PBPK modeling identifies optimal Polymyxin B IV dosing for pulmonary infections, targeting MIC-guided ELF concentrations.

Multidrug-resistant (MDR) Gram-negative pneumonia poses a significant threat, with intravenous Polymyxin B (PMB) often serving as a last-line defense. Despite its utility, PMB's efficacy in pulmonary infections is often limited due to poor lung penetration and dose-dependent nephrotoxicity (affecting 25-50% of patients). Current dosing strategies struggle to balance therapeutic concentrations at the infection site with systemic toxicity, creating a critical gap in individualized treatment for severe pulmonary infections.

Researchers developed physiologically based pharmacokinetic (PBPK) models using existing data from mice, healthy subjects, and critically ill patients. These models predicted Polymyxin B concentrations in both epithelial lining fluid (ELF) and plasma. All models underwent validation against published pharmacokinetic data. Monte Carlo simulations were then performed to evaluate various dosing regimens, with the primary therapeutic target defined as an ELF steady-state 24 h area under the concentration-time curve to minimum inhibitory concentration (AUCss,24h/MIC) of ≥ 50.

Simulations revealed that intravenous Polymyxin B maintenance regimens of 100 mg q12h, 1.25 mg/kg q12h, or 1.50 mg/kg q12h enabled 94.4%, 82.2%, and 93.5% of critically ill patients, respectively, to achieve the ELF PK/PD target for pathogens with an MIC of 1 mg/L. A plasma AUCss,24h/MIC threshold of 80.6 was identified as a potential alternative PK/PD target.

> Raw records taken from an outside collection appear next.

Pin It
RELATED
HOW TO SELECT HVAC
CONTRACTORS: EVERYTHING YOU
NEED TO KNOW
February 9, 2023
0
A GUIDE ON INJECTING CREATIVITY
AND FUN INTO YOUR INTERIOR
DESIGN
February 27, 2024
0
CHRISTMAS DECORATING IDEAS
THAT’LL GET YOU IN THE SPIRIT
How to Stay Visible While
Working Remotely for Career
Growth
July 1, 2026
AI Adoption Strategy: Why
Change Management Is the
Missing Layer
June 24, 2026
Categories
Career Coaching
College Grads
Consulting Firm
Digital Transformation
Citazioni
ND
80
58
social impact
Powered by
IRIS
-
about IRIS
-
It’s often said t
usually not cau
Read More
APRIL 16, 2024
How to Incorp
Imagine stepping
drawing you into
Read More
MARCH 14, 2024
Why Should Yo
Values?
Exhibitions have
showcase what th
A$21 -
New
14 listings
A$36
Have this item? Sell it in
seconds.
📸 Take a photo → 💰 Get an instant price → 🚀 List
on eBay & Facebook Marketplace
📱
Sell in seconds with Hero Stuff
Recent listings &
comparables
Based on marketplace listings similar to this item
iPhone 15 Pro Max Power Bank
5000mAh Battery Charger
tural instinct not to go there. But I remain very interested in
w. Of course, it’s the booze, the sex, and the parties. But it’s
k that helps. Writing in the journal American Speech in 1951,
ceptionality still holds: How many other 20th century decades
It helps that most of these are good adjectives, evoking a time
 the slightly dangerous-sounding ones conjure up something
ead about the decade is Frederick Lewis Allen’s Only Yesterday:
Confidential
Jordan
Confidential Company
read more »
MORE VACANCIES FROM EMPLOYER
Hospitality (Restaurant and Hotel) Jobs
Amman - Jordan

Retrospective analysis confirmed significantly better outcomes for patients exceeding this plasma AUCss,24h/MIC threshold (p = 0.038), warranting prospective validation. For pathogens with MICs ≤ 0.5 mg/L, a 50 mg q12h regimen was deemed sufficient. Conversely, for MICs ≥ 2 mg/L, adjunctive nebulization or combination therapy was advised.